* Work to be completed *
Check each line of the records below and collect those that include the word "Blackstone".

---

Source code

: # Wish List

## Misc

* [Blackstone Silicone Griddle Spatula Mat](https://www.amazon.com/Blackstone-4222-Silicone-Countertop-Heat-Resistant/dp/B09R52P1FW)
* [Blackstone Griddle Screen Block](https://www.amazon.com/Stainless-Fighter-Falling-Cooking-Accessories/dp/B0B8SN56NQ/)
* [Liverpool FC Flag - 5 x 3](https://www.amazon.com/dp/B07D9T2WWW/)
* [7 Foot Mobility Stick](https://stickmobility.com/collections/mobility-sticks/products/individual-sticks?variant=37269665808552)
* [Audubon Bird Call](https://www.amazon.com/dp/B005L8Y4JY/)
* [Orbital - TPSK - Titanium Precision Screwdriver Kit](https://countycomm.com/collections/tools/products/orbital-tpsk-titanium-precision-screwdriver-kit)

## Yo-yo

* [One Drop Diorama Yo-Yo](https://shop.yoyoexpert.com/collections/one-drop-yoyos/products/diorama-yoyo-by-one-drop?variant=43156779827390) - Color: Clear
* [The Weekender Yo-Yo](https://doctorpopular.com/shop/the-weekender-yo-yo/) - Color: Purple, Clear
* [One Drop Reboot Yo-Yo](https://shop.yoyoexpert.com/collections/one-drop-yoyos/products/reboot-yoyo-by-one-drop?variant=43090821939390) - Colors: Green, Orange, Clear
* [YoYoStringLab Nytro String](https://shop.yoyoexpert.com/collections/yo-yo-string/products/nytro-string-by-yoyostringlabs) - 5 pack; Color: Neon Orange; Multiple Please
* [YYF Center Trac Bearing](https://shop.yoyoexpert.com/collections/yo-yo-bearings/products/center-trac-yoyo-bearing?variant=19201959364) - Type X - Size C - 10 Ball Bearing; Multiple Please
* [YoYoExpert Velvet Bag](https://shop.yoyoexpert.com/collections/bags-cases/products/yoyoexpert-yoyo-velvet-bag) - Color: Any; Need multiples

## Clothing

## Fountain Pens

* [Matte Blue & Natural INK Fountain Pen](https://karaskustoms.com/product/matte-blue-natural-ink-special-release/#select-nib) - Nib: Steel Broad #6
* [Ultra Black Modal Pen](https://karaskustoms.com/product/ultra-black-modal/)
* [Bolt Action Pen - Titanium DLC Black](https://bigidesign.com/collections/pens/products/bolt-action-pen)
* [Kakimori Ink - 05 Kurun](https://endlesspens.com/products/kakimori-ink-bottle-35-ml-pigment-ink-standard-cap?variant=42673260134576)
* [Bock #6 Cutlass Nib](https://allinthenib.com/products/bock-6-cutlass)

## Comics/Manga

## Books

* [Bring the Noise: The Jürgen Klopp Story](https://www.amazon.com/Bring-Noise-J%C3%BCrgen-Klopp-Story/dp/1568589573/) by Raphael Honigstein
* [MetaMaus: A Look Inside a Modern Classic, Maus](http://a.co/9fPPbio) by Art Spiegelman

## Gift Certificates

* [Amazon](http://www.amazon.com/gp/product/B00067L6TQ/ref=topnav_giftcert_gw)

---

* Written solution *
* [Blackstone Silicone Griddle Spatula Mat](https://www.amazon.com/Blackstone-4222-Silicone-Countertop-Heat-Resistant/dp/B09R52P1FW)
* [Blackstone Griddle Screen Block](https://www.amazon.com/Stainless-Fighter-Falling-Cooking-Accessories/dp/B0B8SN56NQ/)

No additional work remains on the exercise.